Form 8-K

 

 

UNITED STATES

SECURITIES AND EXCHANGE COMMISSION

WASHINGTON, D.C. 20549

 

 

FORM 8-K

 

 

CURRENT REPORT

Pursuant to Section 13 or 15(d) of the Securities Exchange Act of 1934

Date of Report (Date of earliest event reported): June 12, 2009

 

 

PerkinElmer, Inc.

(Exact Name of Registrant as Specified in Charter)

 

 

 

Massachusetts   001-05075   04-2052042

(State or Other Jurisdiction

of Incorporation)

  (Commission File Number)  

(IRS Employer

Identification No.)

 

940 Winter Street, Waltham, Massachusetts   02451
(Address of Principal Executive Offices)   (Zip Code)

Registrant’s telephone number, including area code: (781) 663-6900

Not applicable.

(Former Name or Former Address, if Changed Since Last Report)

> Required action:
Return the portion of the PerkinElmer Form 8-K starting at "Identification No.)" and ending at "Not applicable.".

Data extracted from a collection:
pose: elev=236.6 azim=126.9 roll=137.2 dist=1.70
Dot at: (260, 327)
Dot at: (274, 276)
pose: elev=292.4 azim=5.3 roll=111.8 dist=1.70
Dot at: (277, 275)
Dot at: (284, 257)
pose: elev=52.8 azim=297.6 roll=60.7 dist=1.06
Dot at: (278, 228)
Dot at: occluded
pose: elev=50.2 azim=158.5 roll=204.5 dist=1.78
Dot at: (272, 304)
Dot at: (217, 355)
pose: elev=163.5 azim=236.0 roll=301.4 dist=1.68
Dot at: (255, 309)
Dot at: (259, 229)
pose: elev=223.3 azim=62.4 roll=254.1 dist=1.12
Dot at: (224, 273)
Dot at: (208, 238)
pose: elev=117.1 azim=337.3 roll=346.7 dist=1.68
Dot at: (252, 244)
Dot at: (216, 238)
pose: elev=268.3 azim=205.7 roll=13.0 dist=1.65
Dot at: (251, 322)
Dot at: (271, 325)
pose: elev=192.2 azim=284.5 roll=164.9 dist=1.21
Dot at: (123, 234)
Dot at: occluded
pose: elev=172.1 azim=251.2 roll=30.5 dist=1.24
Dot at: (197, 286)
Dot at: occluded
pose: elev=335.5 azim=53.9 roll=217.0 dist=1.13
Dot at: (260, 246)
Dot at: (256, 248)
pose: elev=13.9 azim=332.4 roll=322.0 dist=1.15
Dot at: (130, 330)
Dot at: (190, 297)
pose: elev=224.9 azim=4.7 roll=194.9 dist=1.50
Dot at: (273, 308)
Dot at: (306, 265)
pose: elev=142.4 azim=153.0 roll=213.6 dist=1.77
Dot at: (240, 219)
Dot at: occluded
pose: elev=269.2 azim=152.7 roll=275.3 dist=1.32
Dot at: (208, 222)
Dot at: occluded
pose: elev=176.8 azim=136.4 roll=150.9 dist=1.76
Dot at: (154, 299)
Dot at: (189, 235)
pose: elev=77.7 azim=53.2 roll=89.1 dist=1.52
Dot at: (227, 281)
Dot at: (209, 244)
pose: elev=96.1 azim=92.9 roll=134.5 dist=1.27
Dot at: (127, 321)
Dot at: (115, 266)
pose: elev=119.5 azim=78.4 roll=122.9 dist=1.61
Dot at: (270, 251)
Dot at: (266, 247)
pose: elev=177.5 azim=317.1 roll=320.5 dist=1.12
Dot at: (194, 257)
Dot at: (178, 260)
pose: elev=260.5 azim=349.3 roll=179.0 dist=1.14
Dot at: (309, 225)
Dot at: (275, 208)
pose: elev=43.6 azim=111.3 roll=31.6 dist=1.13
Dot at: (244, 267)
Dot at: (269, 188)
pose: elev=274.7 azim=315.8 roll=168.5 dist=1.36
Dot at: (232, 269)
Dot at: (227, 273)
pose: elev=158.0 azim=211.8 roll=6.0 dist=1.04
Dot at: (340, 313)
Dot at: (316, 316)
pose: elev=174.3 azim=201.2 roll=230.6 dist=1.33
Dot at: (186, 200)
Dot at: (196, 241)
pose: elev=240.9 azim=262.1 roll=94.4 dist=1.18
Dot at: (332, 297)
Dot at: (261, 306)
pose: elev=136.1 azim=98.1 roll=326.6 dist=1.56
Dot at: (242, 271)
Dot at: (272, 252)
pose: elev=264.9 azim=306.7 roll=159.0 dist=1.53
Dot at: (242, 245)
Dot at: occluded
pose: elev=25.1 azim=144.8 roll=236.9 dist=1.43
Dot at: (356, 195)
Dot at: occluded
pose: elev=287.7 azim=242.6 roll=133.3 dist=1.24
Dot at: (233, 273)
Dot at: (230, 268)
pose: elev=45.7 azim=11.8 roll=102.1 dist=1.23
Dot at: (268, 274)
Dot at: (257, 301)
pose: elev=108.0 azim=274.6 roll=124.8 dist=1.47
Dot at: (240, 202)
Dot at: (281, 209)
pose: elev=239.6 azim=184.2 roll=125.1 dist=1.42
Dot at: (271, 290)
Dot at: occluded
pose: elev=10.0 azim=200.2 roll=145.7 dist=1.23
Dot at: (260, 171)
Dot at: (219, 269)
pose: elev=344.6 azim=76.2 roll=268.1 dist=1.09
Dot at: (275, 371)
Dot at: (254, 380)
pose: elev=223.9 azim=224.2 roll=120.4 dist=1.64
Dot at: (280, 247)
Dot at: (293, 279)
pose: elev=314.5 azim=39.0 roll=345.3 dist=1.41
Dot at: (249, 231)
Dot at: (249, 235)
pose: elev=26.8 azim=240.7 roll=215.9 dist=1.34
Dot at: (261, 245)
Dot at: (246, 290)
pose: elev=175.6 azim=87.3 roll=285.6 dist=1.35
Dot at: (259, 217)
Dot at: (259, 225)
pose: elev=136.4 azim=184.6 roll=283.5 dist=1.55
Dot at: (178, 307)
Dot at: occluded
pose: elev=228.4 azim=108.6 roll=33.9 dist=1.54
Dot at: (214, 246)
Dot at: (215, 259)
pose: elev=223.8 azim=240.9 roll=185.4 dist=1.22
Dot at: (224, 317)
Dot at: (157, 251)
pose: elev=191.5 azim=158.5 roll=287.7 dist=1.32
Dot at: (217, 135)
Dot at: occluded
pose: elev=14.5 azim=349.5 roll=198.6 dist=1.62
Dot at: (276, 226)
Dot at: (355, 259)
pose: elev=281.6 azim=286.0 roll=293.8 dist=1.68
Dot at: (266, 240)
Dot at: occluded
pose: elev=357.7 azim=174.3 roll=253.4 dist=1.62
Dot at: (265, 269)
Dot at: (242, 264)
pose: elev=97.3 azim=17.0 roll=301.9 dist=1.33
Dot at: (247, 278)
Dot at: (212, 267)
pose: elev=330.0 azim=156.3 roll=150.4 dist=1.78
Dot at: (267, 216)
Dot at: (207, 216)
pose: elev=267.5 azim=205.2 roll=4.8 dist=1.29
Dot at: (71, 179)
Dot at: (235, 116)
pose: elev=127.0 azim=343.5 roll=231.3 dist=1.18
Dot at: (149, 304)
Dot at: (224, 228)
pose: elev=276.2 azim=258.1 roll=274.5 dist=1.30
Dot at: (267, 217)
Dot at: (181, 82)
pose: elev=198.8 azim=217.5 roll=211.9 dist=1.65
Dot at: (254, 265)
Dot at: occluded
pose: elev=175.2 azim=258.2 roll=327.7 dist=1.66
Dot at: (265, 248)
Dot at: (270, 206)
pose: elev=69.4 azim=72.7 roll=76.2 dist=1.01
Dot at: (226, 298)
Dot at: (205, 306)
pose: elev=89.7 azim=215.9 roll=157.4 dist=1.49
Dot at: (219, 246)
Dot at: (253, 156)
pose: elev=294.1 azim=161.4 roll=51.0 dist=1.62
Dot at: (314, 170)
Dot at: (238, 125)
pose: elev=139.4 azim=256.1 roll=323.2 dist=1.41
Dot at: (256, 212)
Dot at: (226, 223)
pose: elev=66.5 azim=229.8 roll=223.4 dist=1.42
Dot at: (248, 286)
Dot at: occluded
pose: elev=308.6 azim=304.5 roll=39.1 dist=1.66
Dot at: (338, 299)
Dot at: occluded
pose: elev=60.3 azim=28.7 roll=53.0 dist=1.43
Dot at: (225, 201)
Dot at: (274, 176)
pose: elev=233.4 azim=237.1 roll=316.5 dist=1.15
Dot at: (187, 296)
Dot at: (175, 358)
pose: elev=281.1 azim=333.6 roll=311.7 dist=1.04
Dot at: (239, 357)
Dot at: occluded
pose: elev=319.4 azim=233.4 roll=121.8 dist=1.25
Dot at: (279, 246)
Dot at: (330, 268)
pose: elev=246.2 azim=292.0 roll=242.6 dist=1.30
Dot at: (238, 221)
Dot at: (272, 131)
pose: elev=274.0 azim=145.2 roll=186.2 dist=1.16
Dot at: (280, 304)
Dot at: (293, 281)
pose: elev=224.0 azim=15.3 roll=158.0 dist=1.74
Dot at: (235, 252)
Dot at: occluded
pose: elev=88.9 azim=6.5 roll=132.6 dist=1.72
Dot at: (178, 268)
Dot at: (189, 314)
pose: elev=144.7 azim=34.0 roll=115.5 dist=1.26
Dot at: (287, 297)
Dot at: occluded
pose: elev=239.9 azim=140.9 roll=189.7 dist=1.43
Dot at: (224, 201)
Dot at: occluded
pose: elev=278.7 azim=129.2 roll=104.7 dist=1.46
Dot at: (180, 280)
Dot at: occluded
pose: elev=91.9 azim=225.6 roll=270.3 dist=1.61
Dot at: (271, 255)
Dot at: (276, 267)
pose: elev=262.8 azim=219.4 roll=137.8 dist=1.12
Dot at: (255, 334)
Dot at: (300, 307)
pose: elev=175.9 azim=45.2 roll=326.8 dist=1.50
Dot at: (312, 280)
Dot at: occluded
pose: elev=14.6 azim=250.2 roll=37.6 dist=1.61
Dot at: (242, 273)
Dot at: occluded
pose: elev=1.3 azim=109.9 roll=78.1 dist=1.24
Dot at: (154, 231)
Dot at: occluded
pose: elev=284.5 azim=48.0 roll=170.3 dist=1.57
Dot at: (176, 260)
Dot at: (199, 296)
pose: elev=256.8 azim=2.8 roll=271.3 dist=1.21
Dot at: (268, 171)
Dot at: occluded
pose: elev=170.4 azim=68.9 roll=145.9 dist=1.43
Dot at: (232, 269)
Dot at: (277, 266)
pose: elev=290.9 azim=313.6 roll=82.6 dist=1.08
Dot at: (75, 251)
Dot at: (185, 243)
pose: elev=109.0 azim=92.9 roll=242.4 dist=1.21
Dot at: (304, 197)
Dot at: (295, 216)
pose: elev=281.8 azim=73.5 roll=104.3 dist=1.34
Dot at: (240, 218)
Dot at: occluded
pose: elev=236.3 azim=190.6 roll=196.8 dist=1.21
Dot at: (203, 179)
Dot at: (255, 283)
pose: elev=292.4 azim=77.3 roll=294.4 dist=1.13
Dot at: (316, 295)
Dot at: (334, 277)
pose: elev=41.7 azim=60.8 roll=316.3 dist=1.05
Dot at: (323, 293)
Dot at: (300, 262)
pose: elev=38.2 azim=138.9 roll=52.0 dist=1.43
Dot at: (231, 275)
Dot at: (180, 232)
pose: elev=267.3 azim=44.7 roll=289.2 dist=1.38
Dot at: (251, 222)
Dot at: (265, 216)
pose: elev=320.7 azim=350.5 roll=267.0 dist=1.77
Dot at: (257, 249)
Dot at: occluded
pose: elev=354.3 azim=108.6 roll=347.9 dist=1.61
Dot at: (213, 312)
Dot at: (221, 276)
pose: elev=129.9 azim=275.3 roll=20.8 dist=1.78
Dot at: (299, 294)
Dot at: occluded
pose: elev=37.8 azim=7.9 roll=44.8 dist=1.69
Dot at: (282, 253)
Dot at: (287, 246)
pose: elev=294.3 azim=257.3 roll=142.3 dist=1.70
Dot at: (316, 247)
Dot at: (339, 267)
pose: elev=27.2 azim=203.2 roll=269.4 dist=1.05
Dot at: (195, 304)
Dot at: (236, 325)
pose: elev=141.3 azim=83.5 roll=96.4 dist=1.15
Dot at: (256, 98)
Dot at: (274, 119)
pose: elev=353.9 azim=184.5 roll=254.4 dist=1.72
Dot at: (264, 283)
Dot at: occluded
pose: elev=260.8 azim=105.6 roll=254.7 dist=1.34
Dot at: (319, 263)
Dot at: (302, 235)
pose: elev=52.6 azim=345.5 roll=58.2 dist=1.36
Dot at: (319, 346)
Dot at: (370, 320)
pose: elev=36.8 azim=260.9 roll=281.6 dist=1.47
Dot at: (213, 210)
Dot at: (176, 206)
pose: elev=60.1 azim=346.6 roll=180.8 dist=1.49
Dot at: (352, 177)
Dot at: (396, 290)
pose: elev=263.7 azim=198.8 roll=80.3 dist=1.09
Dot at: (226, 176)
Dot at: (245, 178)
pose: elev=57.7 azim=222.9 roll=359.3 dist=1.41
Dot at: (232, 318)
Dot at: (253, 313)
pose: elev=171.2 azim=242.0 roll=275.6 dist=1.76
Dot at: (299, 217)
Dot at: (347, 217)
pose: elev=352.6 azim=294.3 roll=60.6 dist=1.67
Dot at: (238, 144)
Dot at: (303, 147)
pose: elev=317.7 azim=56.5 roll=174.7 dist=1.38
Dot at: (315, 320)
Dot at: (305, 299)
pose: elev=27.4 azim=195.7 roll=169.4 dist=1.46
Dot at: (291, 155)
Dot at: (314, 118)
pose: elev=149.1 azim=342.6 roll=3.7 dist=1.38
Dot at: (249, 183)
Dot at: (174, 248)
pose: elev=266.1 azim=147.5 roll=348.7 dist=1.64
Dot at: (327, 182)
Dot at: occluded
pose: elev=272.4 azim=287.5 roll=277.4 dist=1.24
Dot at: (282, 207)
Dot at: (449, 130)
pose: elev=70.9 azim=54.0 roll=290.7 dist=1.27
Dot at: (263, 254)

> Result of the exercise:
Identification No.)

 

940 Winter Street, Waltham, Massachusetts   02451
(Address of Principal Executive Offices)   (Zip Code)

Registrant’s telephone number, including area code: (781) 663-6900

Not applicable.